▶ [TASK] Go over the records and copy every line with the string "fruit".

Top of WORKING DATA

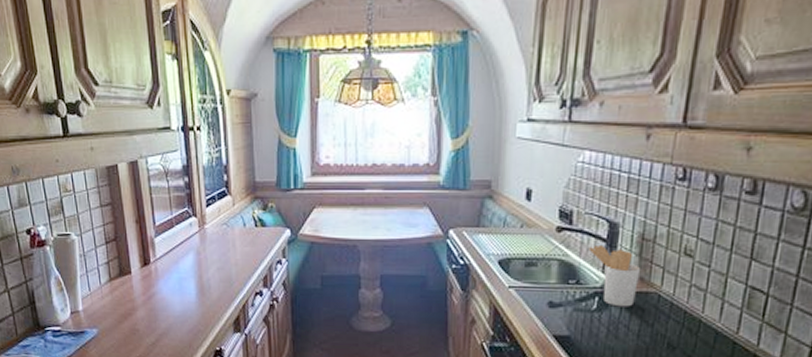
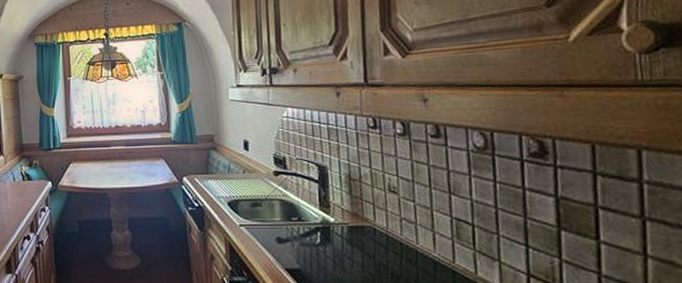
utensil holder: present [588,246,641,307] -> none [304,186,354,241]

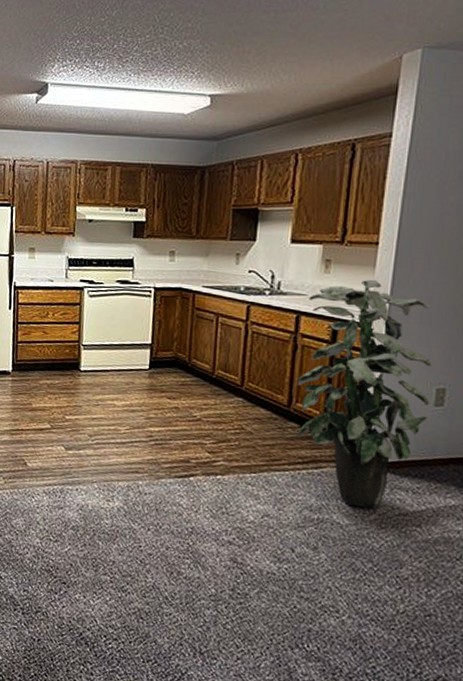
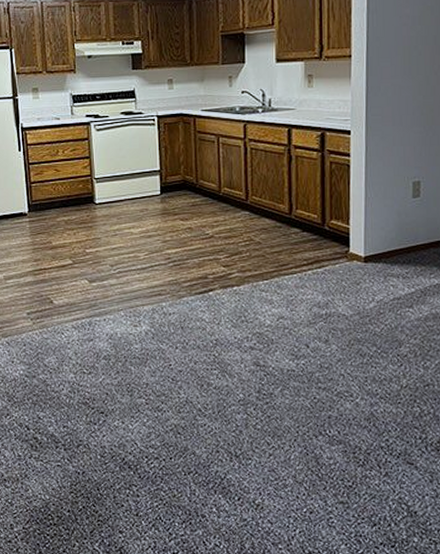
indoor plant: present [297,279,431,509] -> none [295,89,409,297]

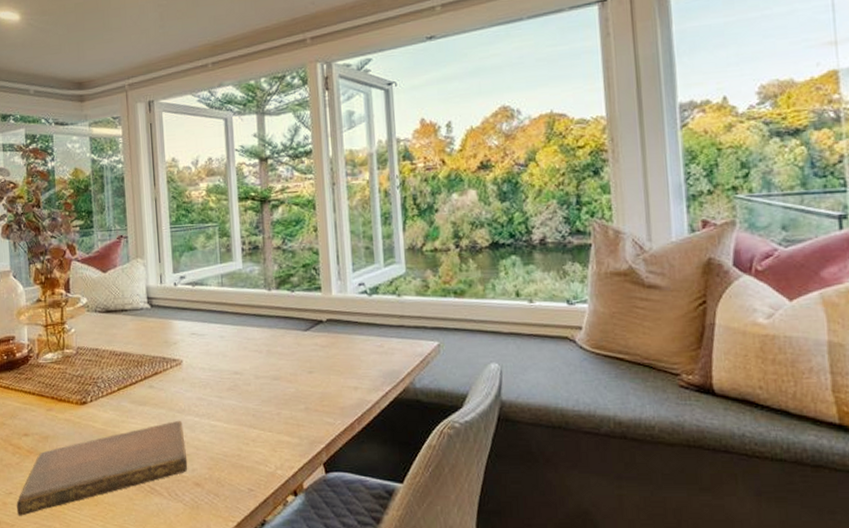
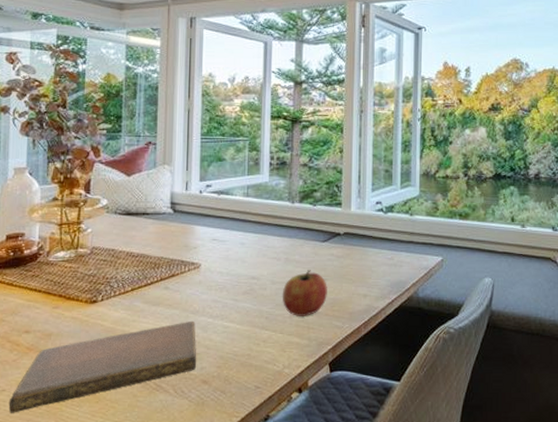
fruit: none [267,362,315,413] -> present [282,270,327,316]

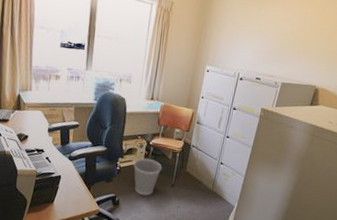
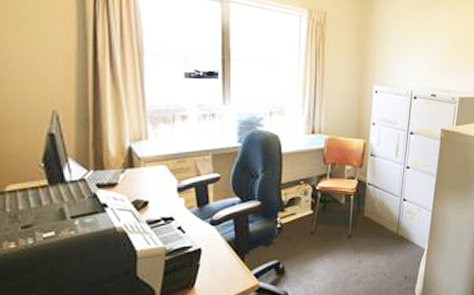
wastebasket: present [134,158,162,196] -> none [299,207,335,255]

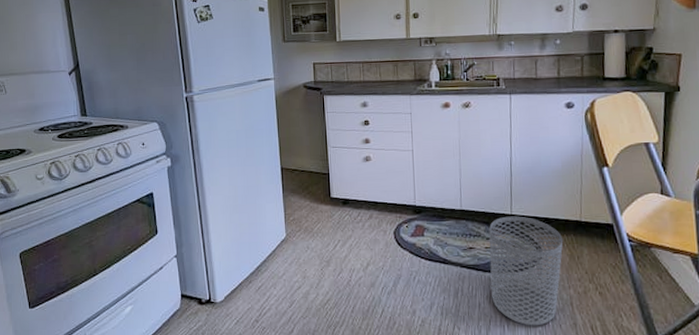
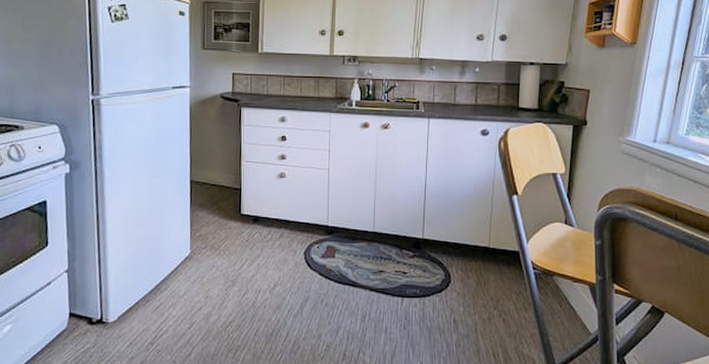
waste bin: present [489,216,563,326] -> none [399,240,472,352]

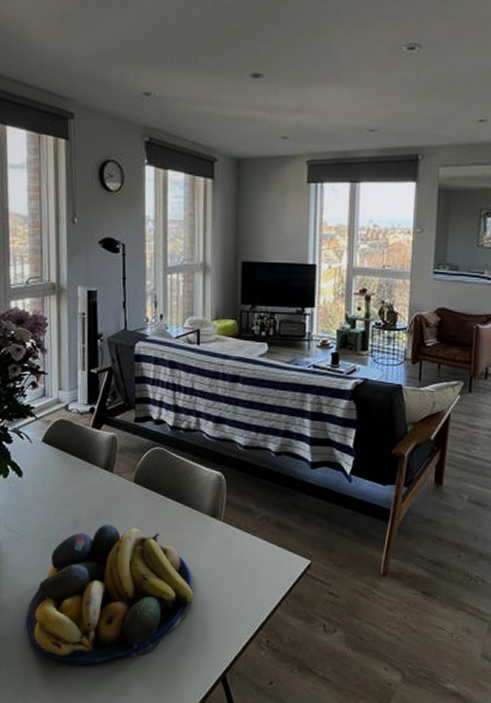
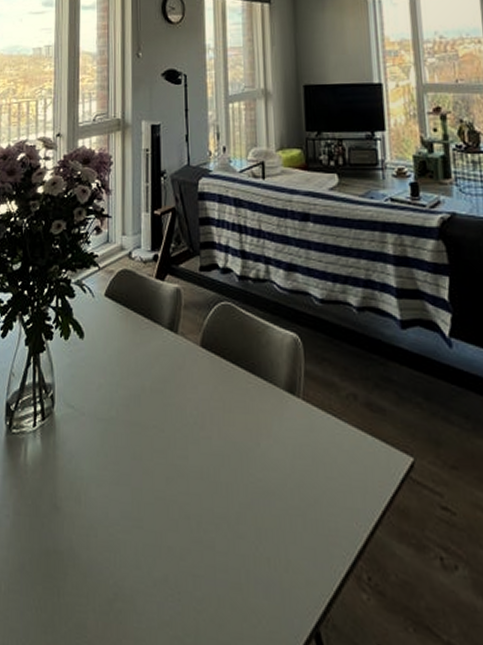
fruit bowl: present [26,524,194,665] -> none [82,400,274,599]

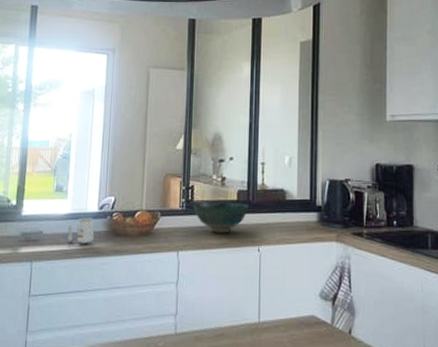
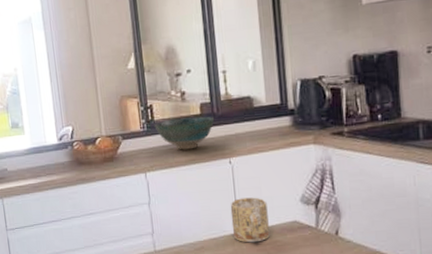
candle: present [68,217,95,244] -> none [31,150,59,176]
mug: none [253,287,288,334] -> present [230,197,270,243]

Bottom of WORKING DATA

▶ [TASK OUTPUT]
fruit: none [267,362,315,413] -> present [282,270,327,316]
fruit bowl: present [26,524,194,665] -> none [82,400,274,599]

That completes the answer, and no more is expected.